Nick Wallerstedt (Arizona State)- Following an abysmal spring at ASU, Wallerstedt came into the summer and pitched like a man possessed, logging 16.2 high-leverage innings in relief. The Cape League All-Star held a 1.62 ERA after only giving up three runs all season. He held opposing batters to a .193 average, giving up just 11 hits to the 69 batters he faced. Wallerstedt proved himself in multi-inning appearances, one-inning save situations, in the mop-up roll and even when all Nicholson needed was a single out. He did it all, and he did it with dominance, striking out 22 in 13 games. He earned the role of set-up man/closer right from the start.

Hayden Thomas (Texas A&M Corpus Christi)- Thomas was one of the most consistent pitchers in all of Cape Cod this summer, tossing at least five innings in all but one of his starts. His 2.60 ERA ranked in the top-10 in the CCBL and was the lowest among Orleans starters. The right-hander had competitive outings against both Bourne and Brewster, the top-two teams in Cape, going 11 innings in three overall appearances while only allowing four runs and notching 12 strikeouts.


39 runs in three games (June 30-July 4)- After staggering at the plate through the first nine games of the season, Orleans showed off the offensive power that was so highly regarded at the beginning of the summer. Even after losing Jordan Sprinkle (UC Santa Barbara) and Jace Jung (Texas Tech) to Team USA, the Firebirds plated 39 runs in their next three games without them. With newcomer Peyton Chatagnier (Mississippi) joining the lineup, Orleans tagged an impressive 37 hits and 11 homers in that span. The 19 runs scored against Brewster at home on July 2 is the most runs scored in a single game all summer.

(10-2-3) against playoff teams (Bourne, Cotuit, Brewster, Harwich)- The Firebirds had their fair share of struggles this season but they looked very formidable against the best that the Cape League had to offer. In 15 games, those teams averaged 2.8 runs per game against Orleans. They also went unbeaten against Harwich and Cotuit. The simple fact that those four made the postseason and Orleans didn’t is indeed the only fact that matters, but it still doesn’t discount their competitiveness this season.
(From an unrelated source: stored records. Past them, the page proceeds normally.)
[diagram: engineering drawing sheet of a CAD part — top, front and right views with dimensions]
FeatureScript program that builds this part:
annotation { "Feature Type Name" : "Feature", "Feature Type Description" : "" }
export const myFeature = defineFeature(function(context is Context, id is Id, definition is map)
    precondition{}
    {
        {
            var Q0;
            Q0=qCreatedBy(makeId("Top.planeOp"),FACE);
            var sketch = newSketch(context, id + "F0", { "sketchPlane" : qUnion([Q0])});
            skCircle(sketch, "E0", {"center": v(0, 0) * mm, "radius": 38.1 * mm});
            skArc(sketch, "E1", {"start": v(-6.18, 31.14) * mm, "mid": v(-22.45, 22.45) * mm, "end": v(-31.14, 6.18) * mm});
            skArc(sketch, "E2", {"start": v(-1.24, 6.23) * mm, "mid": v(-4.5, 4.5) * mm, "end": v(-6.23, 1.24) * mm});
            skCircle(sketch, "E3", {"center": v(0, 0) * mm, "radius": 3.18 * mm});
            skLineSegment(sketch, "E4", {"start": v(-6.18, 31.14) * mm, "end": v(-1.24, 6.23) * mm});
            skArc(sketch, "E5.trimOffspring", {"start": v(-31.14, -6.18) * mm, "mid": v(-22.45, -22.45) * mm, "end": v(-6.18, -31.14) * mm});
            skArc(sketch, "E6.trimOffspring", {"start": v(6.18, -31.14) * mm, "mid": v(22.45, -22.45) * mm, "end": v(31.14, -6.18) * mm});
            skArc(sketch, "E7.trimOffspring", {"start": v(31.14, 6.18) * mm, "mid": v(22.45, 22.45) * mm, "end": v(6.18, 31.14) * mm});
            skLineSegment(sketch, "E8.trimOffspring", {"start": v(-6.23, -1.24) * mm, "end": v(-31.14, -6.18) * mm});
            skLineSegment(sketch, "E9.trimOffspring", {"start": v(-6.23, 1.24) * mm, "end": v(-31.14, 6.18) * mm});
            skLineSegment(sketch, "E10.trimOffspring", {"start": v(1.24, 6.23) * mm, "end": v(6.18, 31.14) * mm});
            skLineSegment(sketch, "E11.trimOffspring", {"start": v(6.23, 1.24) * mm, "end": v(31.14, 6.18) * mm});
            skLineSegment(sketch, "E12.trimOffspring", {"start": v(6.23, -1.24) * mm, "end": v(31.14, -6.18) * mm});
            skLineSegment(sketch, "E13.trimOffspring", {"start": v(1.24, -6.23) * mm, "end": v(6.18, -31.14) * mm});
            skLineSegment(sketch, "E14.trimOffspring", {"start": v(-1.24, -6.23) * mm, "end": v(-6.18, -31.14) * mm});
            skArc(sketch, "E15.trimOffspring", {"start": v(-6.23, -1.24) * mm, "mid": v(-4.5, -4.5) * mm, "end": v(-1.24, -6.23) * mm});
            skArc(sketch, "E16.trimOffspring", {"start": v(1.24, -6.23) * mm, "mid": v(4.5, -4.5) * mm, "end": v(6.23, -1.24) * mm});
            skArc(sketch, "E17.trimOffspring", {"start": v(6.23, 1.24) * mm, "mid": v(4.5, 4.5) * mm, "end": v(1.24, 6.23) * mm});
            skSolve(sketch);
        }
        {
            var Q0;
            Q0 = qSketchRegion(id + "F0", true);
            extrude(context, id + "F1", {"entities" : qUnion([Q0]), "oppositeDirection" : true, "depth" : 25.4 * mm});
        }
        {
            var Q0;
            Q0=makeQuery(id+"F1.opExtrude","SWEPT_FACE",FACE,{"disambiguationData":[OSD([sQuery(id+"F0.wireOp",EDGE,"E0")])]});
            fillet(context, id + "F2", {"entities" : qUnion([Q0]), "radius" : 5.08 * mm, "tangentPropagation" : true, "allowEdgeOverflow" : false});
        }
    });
Top defensive team on the Cape- Orleans’ fielding certainly eluded them late in-season, but the Firebirds still managed to commit the fewest errors of any team on the Cape. Their .972 fielding-percentage was tied for first in the CCBL with Wareham. Led by a constantly changing middle infield that included Sprinkle, Jung, Chatagnier and David Marcano (NJIT), Firebird pitchers would play to contact with confidence.